Dataset excerpts:
--- START ---
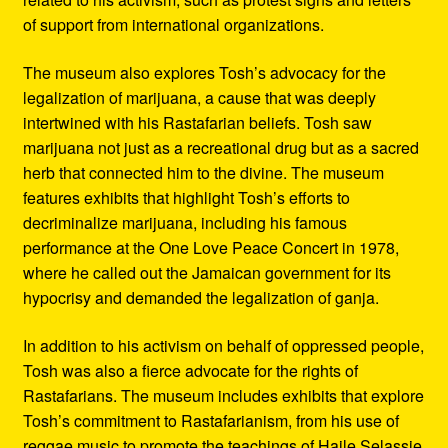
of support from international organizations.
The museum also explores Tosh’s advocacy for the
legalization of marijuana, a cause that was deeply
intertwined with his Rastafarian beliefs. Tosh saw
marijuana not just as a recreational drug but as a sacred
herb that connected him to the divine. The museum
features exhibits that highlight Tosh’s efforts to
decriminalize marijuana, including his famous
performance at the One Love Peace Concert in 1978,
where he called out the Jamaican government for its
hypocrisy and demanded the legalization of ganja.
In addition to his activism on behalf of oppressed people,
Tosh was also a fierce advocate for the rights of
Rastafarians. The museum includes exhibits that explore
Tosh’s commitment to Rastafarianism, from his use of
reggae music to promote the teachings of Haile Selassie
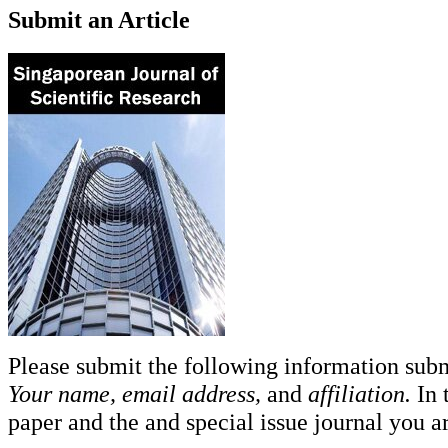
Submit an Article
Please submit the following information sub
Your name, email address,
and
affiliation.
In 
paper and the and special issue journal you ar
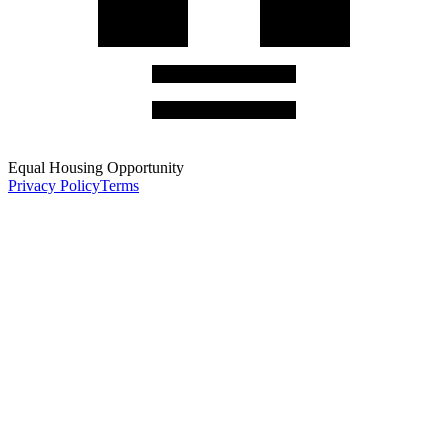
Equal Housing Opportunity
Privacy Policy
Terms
--- END ---
Instructions to follow: In the records above, find the lines containing "that" and copy them.

Completed exercise:
legalization of marijuana, a cause that was deeply
herb that connected him to the divine. The museum
features exhibits that highlight Tosh’s efforts to
Rastafarians. The museum includes exhibits that explore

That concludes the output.